(Beginning of Data in this exercise)

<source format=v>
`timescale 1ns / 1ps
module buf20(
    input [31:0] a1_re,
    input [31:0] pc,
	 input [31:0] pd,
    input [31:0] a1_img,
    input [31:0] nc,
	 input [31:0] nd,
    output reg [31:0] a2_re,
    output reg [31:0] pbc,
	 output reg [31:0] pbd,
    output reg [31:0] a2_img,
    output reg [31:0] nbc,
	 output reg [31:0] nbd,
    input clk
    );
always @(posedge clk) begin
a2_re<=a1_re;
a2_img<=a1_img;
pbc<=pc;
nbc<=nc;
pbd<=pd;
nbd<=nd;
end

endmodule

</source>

(End of Data in this exercise)
(Beginning of Data in this exercise)

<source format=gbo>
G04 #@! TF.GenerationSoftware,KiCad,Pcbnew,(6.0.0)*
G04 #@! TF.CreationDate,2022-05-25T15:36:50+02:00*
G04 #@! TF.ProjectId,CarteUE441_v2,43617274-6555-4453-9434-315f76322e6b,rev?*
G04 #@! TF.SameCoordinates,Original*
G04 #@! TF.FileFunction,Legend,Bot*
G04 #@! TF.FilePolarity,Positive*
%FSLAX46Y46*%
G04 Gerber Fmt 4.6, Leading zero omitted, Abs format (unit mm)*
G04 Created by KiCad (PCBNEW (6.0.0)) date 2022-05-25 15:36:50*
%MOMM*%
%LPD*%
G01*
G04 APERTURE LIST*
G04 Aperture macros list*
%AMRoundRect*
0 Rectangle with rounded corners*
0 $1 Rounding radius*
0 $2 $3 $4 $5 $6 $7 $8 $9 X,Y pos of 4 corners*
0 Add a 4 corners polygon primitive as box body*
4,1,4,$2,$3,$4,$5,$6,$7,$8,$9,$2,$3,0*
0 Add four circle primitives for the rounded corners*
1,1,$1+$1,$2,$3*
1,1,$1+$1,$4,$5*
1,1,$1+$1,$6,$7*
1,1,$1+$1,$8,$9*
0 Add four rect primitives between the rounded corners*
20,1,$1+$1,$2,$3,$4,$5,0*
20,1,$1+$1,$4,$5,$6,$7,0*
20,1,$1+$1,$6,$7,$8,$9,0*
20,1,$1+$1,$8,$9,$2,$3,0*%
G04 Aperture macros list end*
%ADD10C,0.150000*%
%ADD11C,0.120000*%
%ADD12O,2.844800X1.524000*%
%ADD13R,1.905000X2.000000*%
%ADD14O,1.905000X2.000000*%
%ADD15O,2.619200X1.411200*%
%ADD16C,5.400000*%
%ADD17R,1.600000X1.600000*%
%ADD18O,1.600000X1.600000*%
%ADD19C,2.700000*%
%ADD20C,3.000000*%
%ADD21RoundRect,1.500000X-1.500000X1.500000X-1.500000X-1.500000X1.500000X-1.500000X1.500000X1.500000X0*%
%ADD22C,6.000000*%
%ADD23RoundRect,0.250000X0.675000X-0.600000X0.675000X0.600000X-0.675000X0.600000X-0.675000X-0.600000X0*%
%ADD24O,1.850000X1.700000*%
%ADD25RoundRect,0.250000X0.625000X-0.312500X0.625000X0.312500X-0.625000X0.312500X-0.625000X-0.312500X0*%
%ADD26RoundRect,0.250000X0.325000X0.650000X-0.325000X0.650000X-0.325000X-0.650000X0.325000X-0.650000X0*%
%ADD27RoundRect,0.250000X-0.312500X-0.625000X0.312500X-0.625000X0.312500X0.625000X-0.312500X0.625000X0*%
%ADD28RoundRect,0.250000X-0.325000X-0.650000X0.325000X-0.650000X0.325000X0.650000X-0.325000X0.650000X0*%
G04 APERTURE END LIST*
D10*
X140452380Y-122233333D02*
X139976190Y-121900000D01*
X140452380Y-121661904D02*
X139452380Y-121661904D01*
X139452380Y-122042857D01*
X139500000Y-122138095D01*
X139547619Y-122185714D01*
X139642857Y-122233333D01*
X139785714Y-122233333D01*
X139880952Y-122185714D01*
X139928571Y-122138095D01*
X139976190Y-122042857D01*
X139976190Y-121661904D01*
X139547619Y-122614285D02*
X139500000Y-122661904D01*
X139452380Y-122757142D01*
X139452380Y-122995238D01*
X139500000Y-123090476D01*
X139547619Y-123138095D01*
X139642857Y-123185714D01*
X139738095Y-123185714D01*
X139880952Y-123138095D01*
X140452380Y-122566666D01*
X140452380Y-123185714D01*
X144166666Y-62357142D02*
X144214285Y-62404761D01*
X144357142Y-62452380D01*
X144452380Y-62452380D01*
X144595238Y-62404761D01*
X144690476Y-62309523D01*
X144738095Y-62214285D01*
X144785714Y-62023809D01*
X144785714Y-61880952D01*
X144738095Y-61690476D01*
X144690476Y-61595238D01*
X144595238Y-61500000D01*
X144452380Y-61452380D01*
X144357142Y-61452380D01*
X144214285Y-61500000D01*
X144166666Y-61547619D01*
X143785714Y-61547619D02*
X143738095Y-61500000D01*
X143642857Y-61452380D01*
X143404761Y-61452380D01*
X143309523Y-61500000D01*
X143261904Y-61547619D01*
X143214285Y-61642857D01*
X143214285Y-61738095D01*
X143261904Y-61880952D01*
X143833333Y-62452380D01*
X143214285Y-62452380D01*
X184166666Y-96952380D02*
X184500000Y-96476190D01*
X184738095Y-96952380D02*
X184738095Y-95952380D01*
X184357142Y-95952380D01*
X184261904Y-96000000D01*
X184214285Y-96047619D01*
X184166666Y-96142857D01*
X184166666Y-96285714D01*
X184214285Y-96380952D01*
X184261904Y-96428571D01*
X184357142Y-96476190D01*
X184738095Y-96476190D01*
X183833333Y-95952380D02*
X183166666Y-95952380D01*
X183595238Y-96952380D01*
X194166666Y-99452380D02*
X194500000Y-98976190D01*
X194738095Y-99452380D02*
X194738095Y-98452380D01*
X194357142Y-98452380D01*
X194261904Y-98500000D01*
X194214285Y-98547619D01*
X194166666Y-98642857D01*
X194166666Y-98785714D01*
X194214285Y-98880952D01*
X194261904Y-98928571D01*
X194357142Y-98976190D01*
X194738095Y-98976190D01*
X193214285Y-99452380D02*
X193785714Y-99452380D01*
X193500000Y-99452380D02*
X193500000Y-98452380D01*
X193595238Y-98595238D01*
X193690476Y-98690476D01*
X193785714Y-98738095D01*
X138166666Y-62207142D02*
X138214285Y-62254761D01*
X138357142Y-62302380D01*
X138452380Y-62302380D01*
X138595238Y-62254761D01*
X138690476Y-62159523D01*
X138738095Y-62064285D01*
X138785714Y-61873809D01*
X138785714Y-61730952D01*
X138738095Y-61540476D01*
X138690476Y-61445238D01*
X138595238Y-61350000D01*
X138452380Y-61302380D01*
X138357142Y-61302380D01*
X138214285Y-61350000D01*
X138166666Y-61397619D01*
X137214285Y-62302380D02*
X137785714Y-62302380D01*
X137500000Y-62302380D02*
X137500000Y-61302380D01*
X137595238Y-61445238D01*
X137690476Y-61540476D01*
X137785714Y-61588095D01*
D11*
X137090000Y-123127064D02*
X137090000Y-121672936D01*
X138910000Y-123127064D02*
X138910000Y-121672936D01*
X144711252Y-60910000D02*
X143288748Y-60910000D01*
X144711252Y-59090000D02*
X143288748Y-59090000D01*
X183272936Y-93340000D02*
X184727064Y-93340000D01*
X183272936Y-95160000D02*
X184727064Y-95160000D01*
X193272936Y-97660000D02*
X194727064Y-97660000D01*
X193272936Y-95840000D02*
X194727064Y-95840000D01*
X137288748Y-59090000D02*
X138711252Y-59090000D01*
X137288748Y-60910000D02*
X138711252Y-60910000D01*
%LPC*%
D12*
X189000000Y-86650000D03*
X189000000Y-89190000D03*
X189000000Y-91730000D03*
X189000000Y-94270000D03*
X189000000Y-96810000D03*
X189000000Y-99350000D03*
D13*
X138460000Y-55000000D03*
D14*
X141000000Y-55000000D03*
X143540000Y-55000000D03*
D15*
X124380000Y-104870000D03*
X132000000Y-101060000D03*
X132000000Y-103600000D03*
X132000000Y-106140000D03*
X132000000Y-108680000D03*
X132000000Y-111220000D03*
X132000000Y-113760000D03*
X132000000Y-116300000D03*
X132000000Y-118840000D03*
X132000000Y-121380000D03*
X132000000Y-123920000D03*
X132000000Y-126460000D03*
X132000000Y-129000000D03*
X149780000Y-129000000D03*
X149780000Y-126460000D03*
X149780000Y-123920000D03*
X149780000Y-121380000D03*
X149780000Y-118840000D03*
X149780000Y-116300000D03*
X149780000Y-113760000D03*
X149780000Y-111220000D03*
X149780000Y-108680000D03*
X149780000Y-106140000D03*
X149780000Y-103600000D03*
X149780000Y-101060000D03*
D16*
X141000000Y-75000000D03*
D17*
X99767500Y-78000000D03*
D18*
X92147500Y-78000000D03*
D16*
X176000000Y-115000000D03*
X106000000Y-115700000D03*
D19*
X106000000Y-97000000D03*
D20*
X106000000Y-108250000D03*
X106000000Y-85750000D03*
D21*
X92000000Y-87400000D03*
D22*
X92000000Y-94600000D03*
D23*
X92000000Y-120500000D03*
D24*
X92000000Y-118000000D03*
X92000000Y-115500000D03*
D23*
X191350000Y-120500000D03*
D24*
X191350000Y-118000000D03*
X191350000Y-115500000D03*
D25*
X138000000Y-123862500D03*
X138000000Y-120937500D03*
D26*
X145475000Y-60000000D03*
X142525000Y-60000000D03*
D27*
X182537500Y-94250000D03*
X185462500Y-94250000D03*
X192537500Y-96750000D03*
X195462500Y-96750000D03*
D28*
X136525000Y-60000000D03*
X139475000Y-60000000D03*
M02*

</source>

(End of Data in this exercise)

Scan the data above and state how many of its lines contain the string "four", with no other content.

■ **Reply to the exercise**
2